Le roman Les gens des coins perdus d’Alexandre Malychkine (1937) a joué un rôle décisif dans l’évolution du langage artistique et de la pensée de Gueorgui Chétinine. Situé dans les années 1920, le roman décrit le quotidien des hommes et des femmes pris dans le tourbillon de l’Histoire et obligés à quitter leurs foyers pour aller chercher le bonheur dans les immenses chantiers du jeune pays des Soviets où, malgré la pression idéologique, la misère et les conditions inhumaines, naissent de simples rapports d’amitié d’affection.
Créées dans les années cinquante, ces illustrations n’ont malheureusement jamais été éditées.
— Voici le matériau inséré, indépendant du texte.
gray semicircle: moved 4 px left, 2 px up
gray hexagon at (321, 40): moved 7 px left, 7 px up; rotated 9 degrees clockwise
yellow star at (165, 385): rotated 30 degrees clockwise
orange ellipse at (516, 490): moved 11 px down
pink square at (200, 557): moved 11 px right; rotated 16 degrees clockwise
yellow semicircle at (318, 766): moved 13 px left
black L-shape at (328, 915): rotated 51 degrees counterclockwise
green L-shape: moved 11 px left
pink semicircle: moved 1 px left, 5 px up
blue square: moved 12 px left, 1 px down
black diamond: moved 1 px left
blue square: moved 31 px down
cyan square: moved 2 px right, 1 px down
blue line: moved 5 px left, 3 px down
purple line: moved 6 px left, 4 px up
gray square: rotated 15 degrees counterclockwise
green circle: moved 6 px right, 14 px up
Il suffit, cependant, d’en voir quelques-unes pour se rendre compte qu’il s’agit de pièces d’une œuvre plastique intégrale doté de son propre rythme et d’une imagerie particulière dont émane une atmosphère dominée par l’angoisse, le désarroi et l’imminence d’un grand vide.
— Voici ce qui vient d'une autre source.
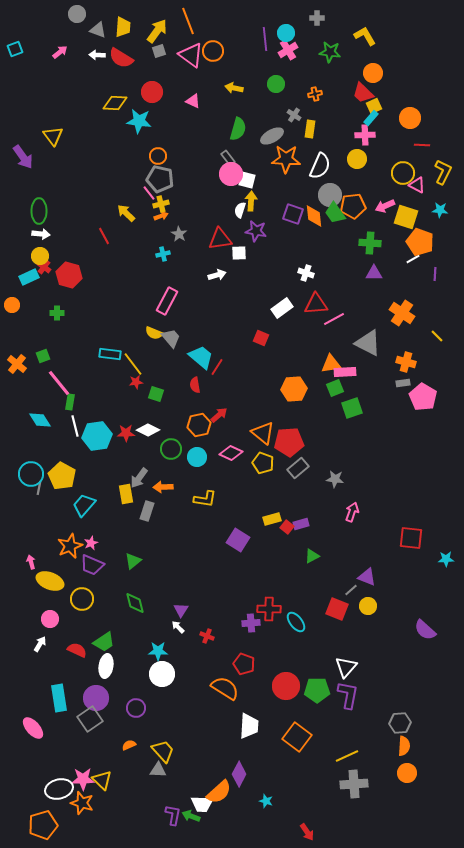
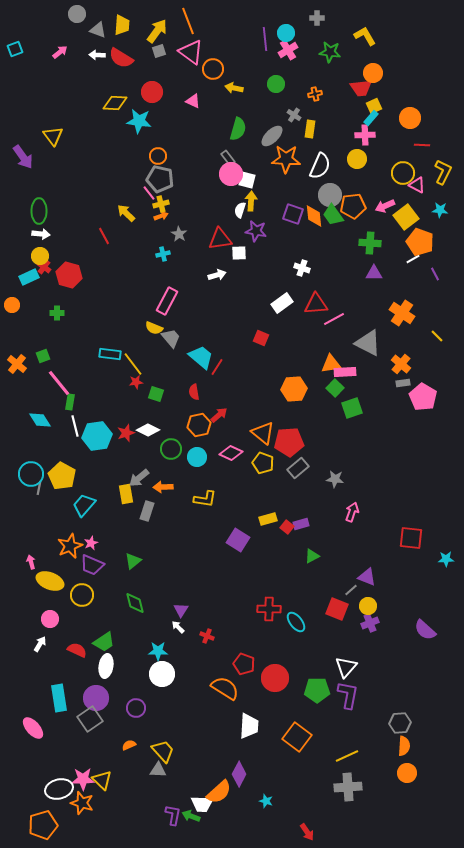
yellow trapezoid at (123, 27): moved 1 px left, 2 px up
orange circle at (213, 51): moved 18 px down
pink triangle at (191, 55): moved 3 px up
red trapezoid at (363, 93): moved 2 px left, 5 px up; rotated 50 degrees counterclockwise
gray ellipse at (272, 136): rotated 15 degrees counterclockwise
green trapezoid at (335, 213): moved 2 px left, 2 px down
yellow square at (406, 217): rotated 35 degrees clockwise
white cross at (306, 273): moved 4 px left, 5 px up
purple line at (435, 274): rotated 32 degrees counterclockwise
white rectangle at (282, 308): moved 5 px up
yellow semicircle at (154, 333): moved 5 px up
orange cross at (406, 362): moved 5 px left, 2 px down; rotated 24 degrees clockwise
red semicircle at (195, 385): moved 1 px left, 7 px down
green square at (335, 388): rotated 24 degrees counterclockwise
red star at (126, 433): rotated 18 degrees counterclockwise
gray arrow at (139, 478): rotated 15 degrees clockwise
yellow rectangle at (272, 519): moved 4 px left
yellow circle at (82, 599): moved 4 px up
purple cross at (251, 623): moved 119 px right; rotated 18 degrees counterclockwise
red circle at (286, 686): moved 11 px left, 8 px up
gray cross at (354, 784): moved 6 px left, 3 px down
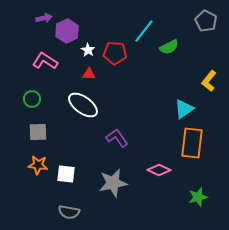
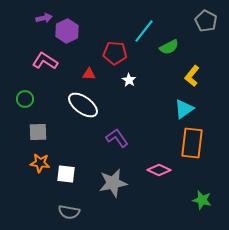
white star: moved 41 px right, 30 px down
yellow L-shape: moved 17 px left, 5 px up
green circle: moved 7 px left
orange star: moved 2 px right, 2 px up
green star: moved 4 px right, 3 px down; rotated 30 degrees clockwise
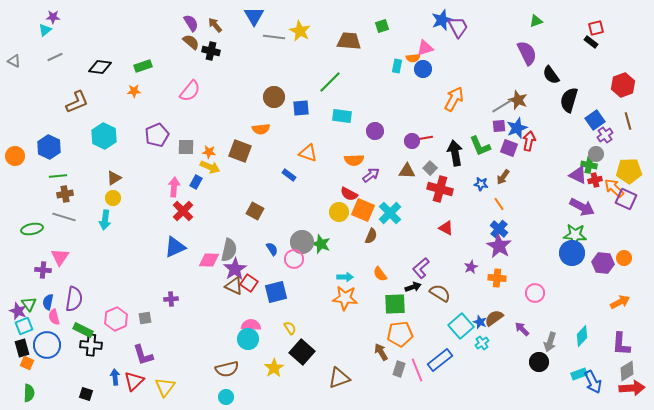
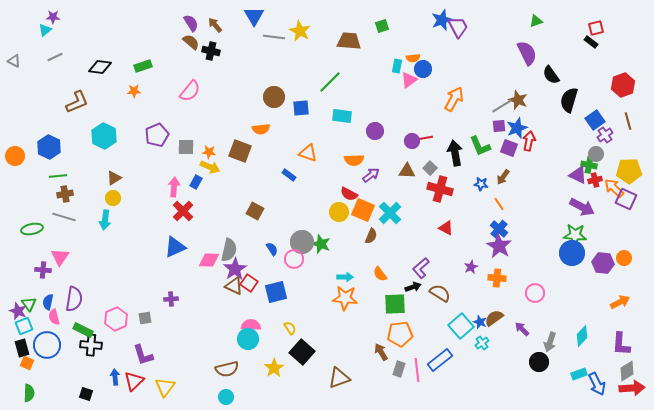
pink triangle at (425, 48): moved 16 px left, 32 px down; rotated 18 degrees counterclockwise
pink line at (417, 370): rotated 15 degrees clockwise
blue arrow at (593, 382): moved 4 px right, 2 px down
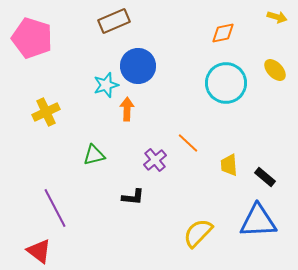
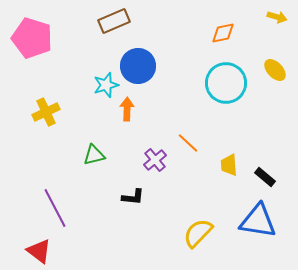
blue triangle: rotated 12 degrees clockwise
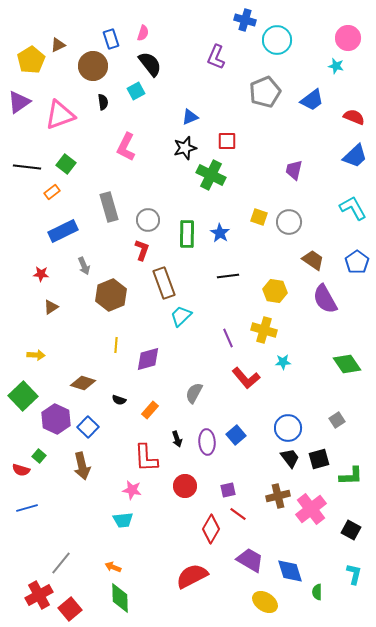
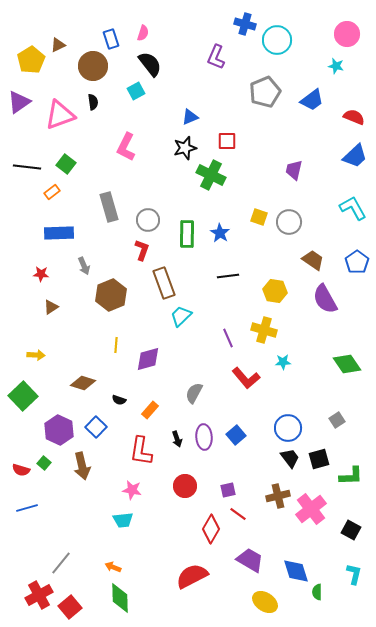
blue cross at (245, 20): moved 4 px down
pink circle at (348, 38): moved 1 px left, 4 px up
black semicircle at (103, 102): moved 10 px left
blue rectangle at (63, 231): moved 4 px left, 2 px down; rotated 24 degrees clockwise
purple hexagon at (56, 419): moved 3 px right, 11 px down
blue square at (88, 427): moved 8 px right
purple ellipse at (207, 442): moved 3 px left, 5 px up
green square at (39, 456): moved 5 px right, 7 px down
red L-shape at (146, 458): moved 5 px left, 7 px up; rotated 12 degrees clockwise
blue diamond at (290, 571): moved 6 px right
red square at (70, 609): moved 2 px up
C’est entre autre sous l’influence des Gens des coins perdus que Chétinine se tourne de plus en plus vers la littérature: au début des années soixante-dix, il se lance dans l’écriture du roman Marthe et Marie, travail qu’il poursuivra inlassablement jusqu’à la fin de ses jours, mais qui ne débouchera jamais sur une publication. Entre 1970 et 1990, Chétinine dessine presque exclusivement les personnages de son roman et ses dessins représentent, sans aucun doute, le sommet de sa carrière artistique.